Abstract

Amacrine cells constitute a large and heterogeneous group of inhibitory interneurons in the retina. The A17 amacrine plays an important role for visual signalling in the rod pathway microcircuit of the mammalian retina. It receives excitatory input from rod bipolar cells and provides feedback inhibition to the same cells. However, from ultrastructural investigations, there is evidence for input to A17s from other types of amacrine cells, presumably inhibitory, but there is a lack of information about the identity and functional properties of the synaptic receptors and how inhibition contributes to the integrative properties of A17s.
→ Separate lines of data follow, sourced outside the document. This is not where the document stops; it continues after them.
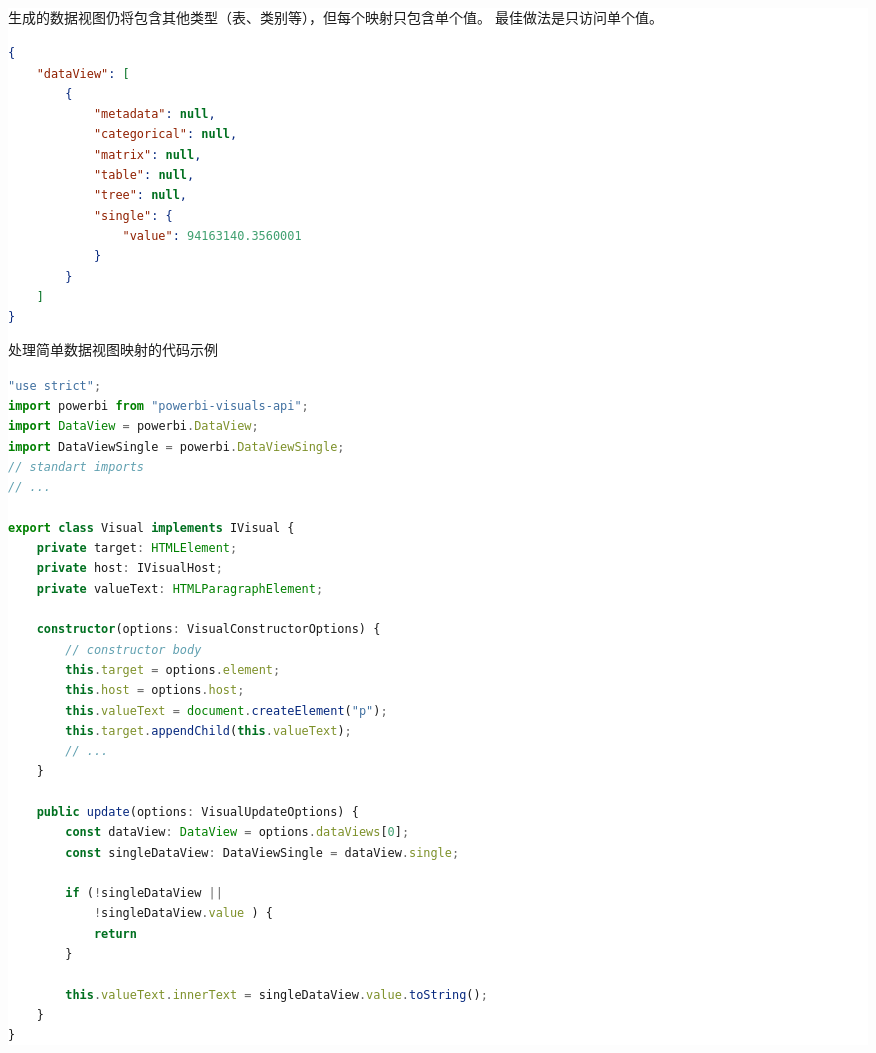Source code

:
 ```json
```

生成的数据视图仍将包含其他类型（表、类别等），但每个映射只包含单个值。 最佳做法是只访问单个值。

```JSON
{
    "dataView": [
        {
            "metadata": null,
            "categorical": null,
            "matrix": null,
            "table": null,
            "tree": null,
            "single": {
                "value": 94163140.3560001
            }
        }
    ]
}
```

处理简单数据视图映射的代码示例

```typescript
"use strict";
import powerbi from "powerbi-visuals-api";
import DataView = powerbi.DataView;
import DataViewSingle = powerbi.DataViewSingle;
// standart imports
// ...

export class Visual implements IVisual {
    private target: HTMLElement;
    private host: IVisualHost;
    private valueText: HTMLParagraphElement;

    constructor(options: VisualConstructorOptions) {
        // constructor body
        this.target = options.element;
        this.host = options.host;
        this.valueText = document.createElement("p");
        this.target.appendChild(this.valueText);
        // ...
    }

    public update(options: VisualUpdateOptions) {
        const dataView: DataView = options.dataViews[0];
        const singleDataView: DataViewSingle = dataView.single;

        if (!singleDataView ||
            !singleDataView.value ) {
            return
        }

        this.valueText.innerText = singleDataView.value.toString();
    }
}
```
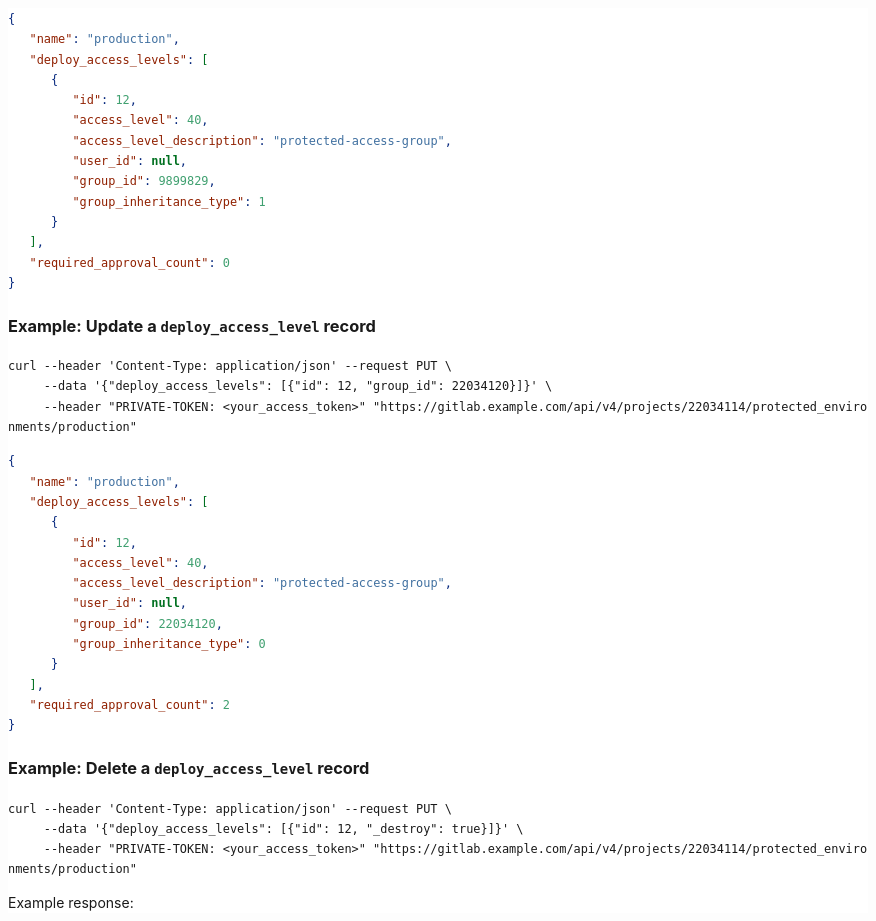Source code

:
 ```json
{
   "name": "production",
   "deploy_access_levels": [
      {
         "id": 12,
         "access_level": 40,
         "access_level_description": "protected-access-group",
         "user_id": null,
         "group_id": 9899829,
         "group_inheritance_type": 1
      }
   ],
   "required_approval_count": 0
}
```

### Example: Update a `deploy_access_level` record

```shell
curl --header 'Content-Type: application/json' --request PUT \
     --data '{"deploy_access_levels": [{"id": 12, "group_id": 22034120}]}' \
     --header "PRIVATE-TOKEN: <your_access_token>" "https://gitlab.example.com/api/v4/projects/22034114/protected_environments/production"
```

```json
{
   "name": "production",
   "deploy_access_levels": [
      {
         "id": 12,
         "access_level": 40,
         "access_level_description": "protected-access-group",
         "user_id": null,
         "group_id": 22034120,
         "group_inheritance_type": 0
      }
   ],
   "required_approval_count": 2
}
```

### Example: Delete a `deploy_access_level` record

```shell
curl --header 'Content-Type: application/json' --request PUT \
     --data '{"deploy_access_levels": [{"id": 12, "_destroy": true}]}' \
     --header "PRIVATE-TOKEN: <your_access_token>" "https://gitlab.example.com/api/v4/projects/22034114/protected_environments/production"
```

Example response:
Here, we studied the biophysical and pharmacological properties of GABAergic spontaneous inhibitory postsynaptic currents (spIPSCs) and GABAA receptors of A17 amacrines using whole‐cell and outside‐out patch recordings from rat retinal slices. The spIPSCs displayed fast onsets (10%–90% rise time ~740 μs) and double‐exponential decays (τfast ~4.5 ms [43% of amplitude]; τslow ~22 ms). Ultra‐fast application of brief pulses of GABA (3 mM) to patches evoked responses with deactivation kinetics best fitted by a triple‐exponential function (τ1 ~5.3 ms [55% of amplitude]; τ2 ~48 ms [32% of amplitude]; τ3 ~187 ms). Non‐stationary noise analysis of spIPSCs and patch responses yielded single‐channel conductances of ~21 and ~25 pS, respectively. Pharmacological analysis suggested that the spIPSCs are mediated by receptors with an α1βγ2 subunit composition and the somatic receptors have an α2βγ2 and/or α3βγ2 composition. These results demonstrate the presence of synaptic GABAA receptors on A17s, which may play an important role in signal integration in these cells.